Terça-feira, Março 19, 2024
InícioCinemaAma-San: as sereias também cantam karaoke

Ama-San: as sereias também cantam karaoke

Classificação: ***

Ama-San é um filme japonês português. Sim, Cláudia Varejão ficou fascinada por estas mulheres japonesas pescadoras e fez-se literalmente à estrada para captar essa realidade no litoral japonês. O resultado tem encantado públicos em festivais em todo o mundo. Piscámos-lhe o olho em Istambul, depois confirmámos a sua presença na programação de Karlovy Vary e, finalmente, no DocLisboa, onde este documentário viria a ganhar a secção competitiva nacional.

Este é um filme sobre ritos e rituais, sobre a tradição ancestral da pesca artesanal do marisco e sobre todos os preparativos que antecedem esta atividade milenar praticada por mulheres que já ultrapassaram a meia idade e, em muitos casos, percebemos que são mesmo idosas. As mesmas que veremos depois a tratar dos netos e a cantar karaoke. Mas já lá vamos.

Uma das cenas mais belas de Ama-San mostra o extremo cuidado com que uma Ama (literalmente, mulher do mar) vai dobrando sobre a cabeça o lenço creme que lhe cobre o cabelo. As dobras, os laços, a forma precisa como este elemento é colocado. As outras mulheres vão ajudando para que o resultado final seja perfeito.

Afinal de contas, estamos no Japão, mais precisamente na península de Ise, onde estas Ama-San vão mantendo vivo o mergulho em apeneia para pescar moluscos diversos. A portuense Cláudia Varejão observou de perto esta atividade compondo este belo registo documental, complementado por um levantamento fotográfico e etnográfico complicado num livro de edição limitada. O resultado é Ama-San. Tem de se ver.

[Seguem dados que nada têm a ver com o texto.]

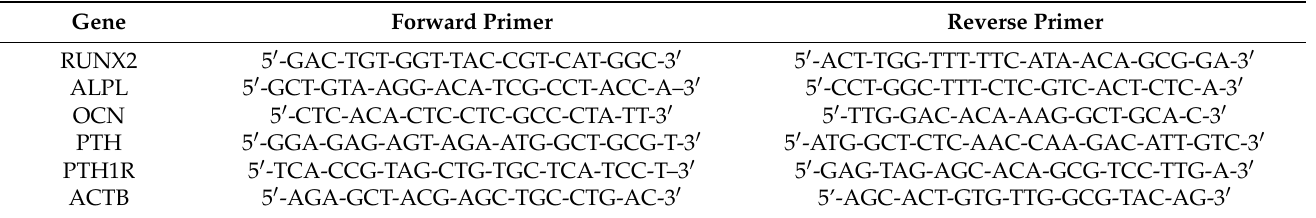
Table 1. List of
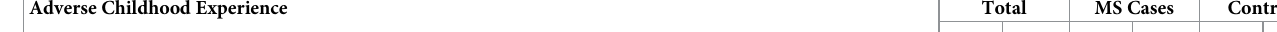
Table 1. Definition and baseline prevalence of adverse childhood experiences reported by adult multiple sclerosis (MS) cases and controls in the Kaiser Permanente Northern California MS Research Program, 2006–2014 (n = 2607). Adverse Childhood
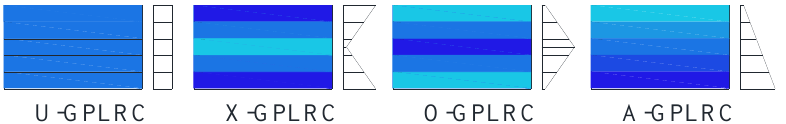
Figure 2. Different graphene nanoplatelets (GPL) distribution patterns in a multilayer FG-GPLRC shallow arch.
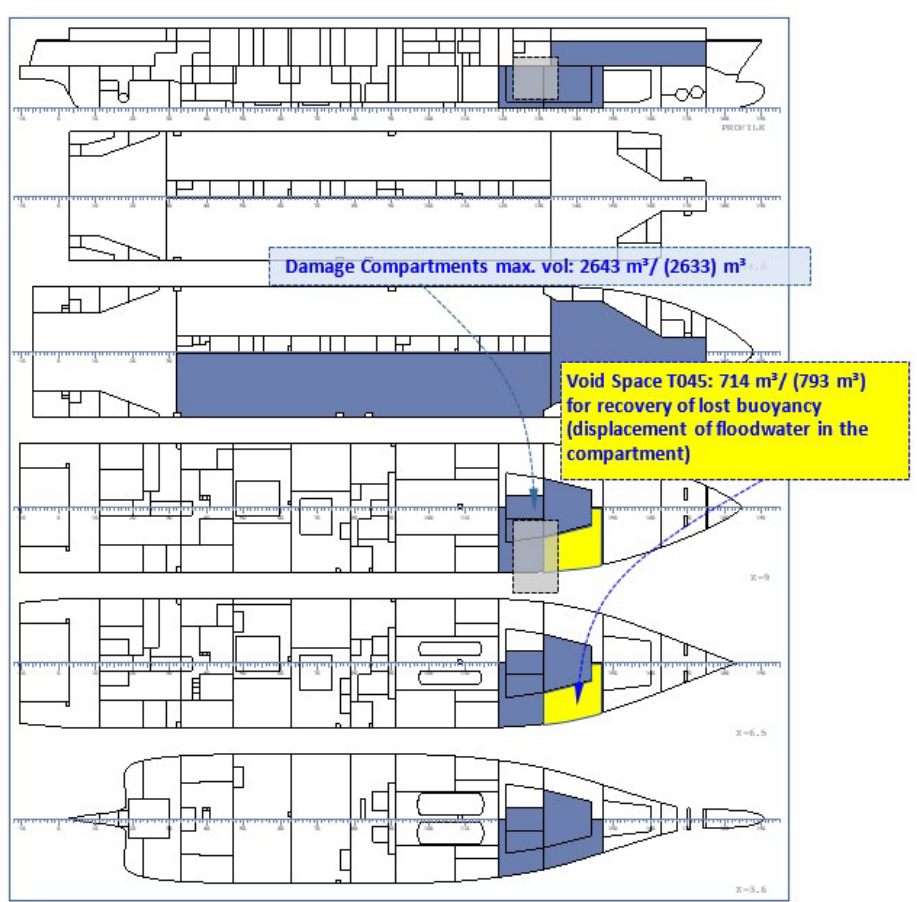
Figure 11. Damage Case 4 with recovery of lost buoyancy: The grey rectangle shows the damage penetration. The damaged compartments T001, T043, T046, T083, T098, and T045 are shown with dark blue-grey or yellow, the T045 with yellow being the compartment for recovery of lost buoyancy through floodwater displacement. The first water volume values are those in the numerical model, the values in brackets are the values realized in the scale model used in the model tests.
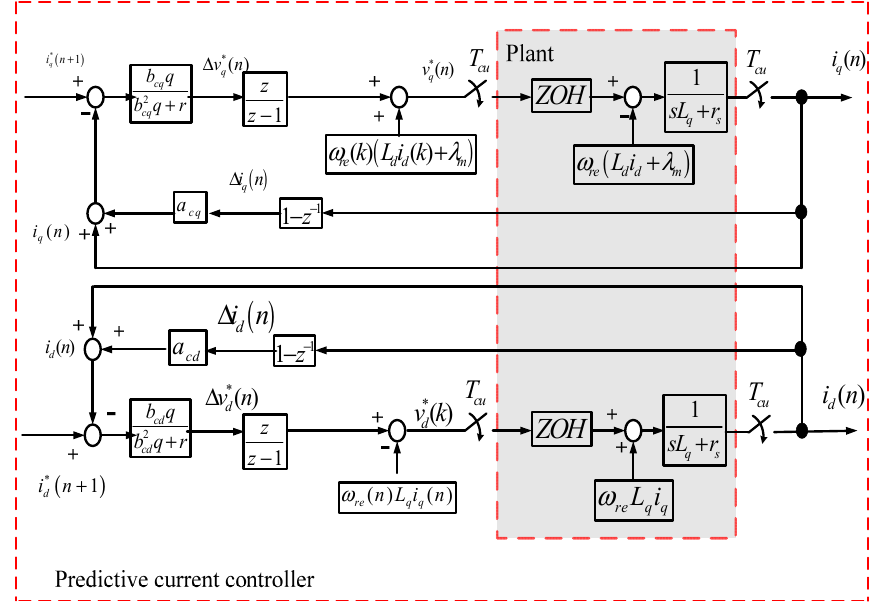
Figure 8. Current loop predictive controller.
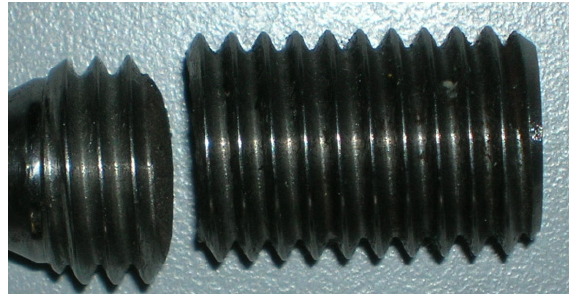
Figure 3: Fractured head of a fatigue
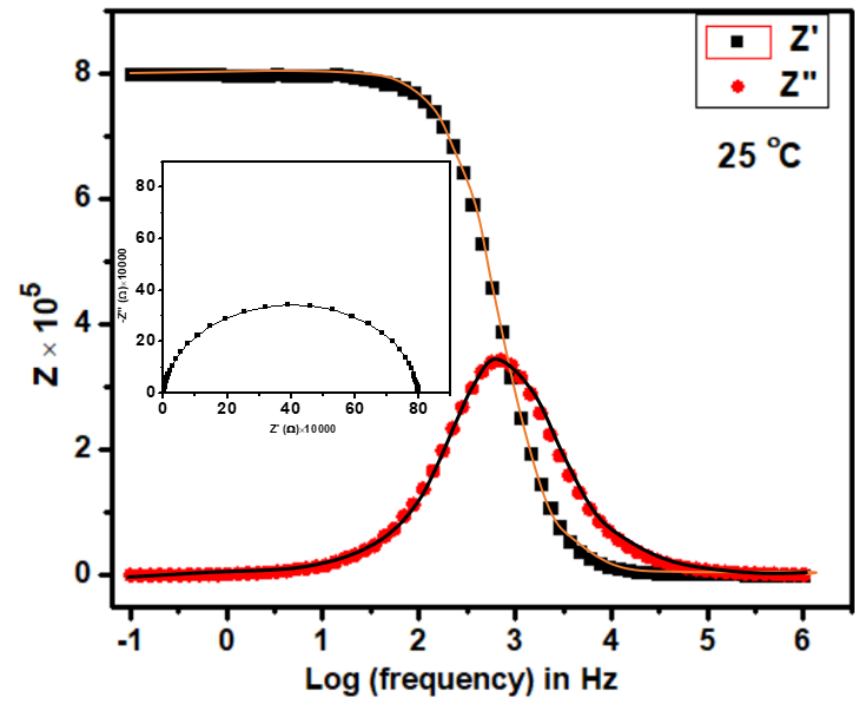
Figure 5. Variation of Z ’ and Z ” with frequency at 25 °C. Inset is the cole-cole plot at the same temperature for the compound Ca 2 Fe 2 O 5 .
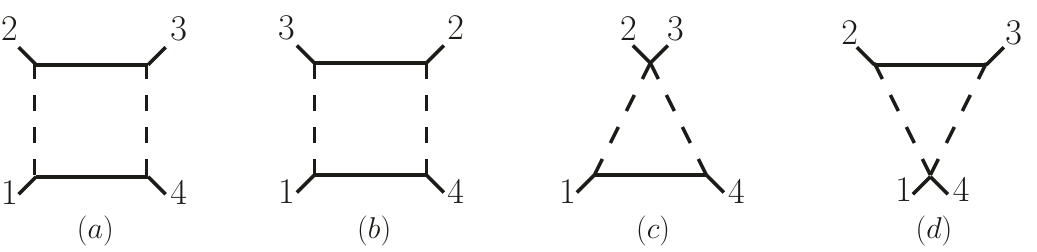
Figure 3 . The one-loop scalar box integrals I (cid:3) (a) and I ./ (b) and the corresponding triangle integrals I 4 (c) and I 5 (d). The bottom (top) solid line corresponds to a massive propagator of mass m 1 ( m 2 ). The dashed lines denote massless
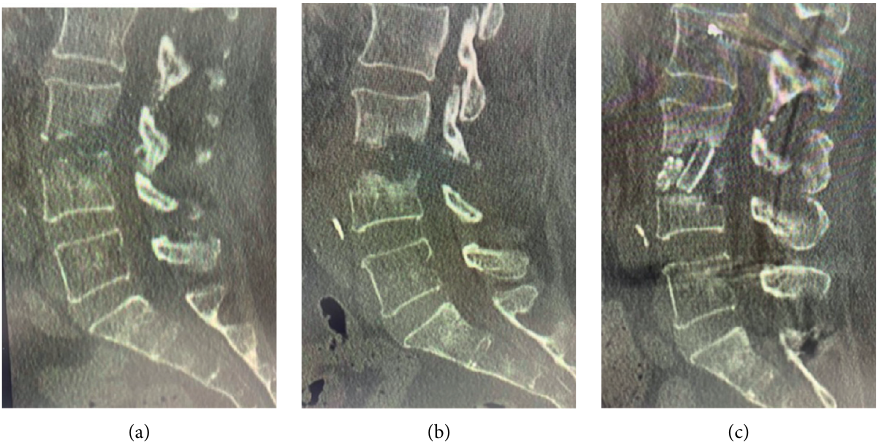
Figure 1: A 70-year-old female was diagnosed with L3/L4 infectious spondylitis and underwent endoscopic debridement, although the pain was increased postoperatively. She underwent anterior reconstruction surgery with iliac autograft. (a) The preoperative sagittal CTscan view showing severe osteolytic changes at the L3/L4 level. (b) The post-FED sagittal CTscan view showing an exacerbated defect of the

De alguma forma, este registo faz-nos recordar um outro filme belíssimo sobre a atividade marinha, Rabo de Peixe, de Joaquim Pinto, ou até, se quisermos, a atividade replicada em É o Amor, de João Canijo. Mas não estamos bem aí. Até porque isto é o Japão, o que nos empurra para um cenário e cultura diferentes. Algo que a câmara de Cláudia Varejão soube aproveitar em seu benefício. Ajuda-a o facto de ser fotógrafa e de saber explorar os espaços com a devida distância, mas não sem captar de forma coerente a vida destas mulheres. Dir-se-ia com um respeito semelhante à câmara de Ozu. É o amanhar do pescado, o trato doméstico com os mais novos, o cuidado com as refeições, bem como o divertimento sereno a cantar karaoke,  como que a evocar os antepassados. E há ainda as belas imagens subaquáticas. Na verdade, quanto mais vemos (ou mergulhamos) mais pequenos tesouros vamos encontrando neste muito belo filme português japonês. Em que as sereias também cantam karaoke.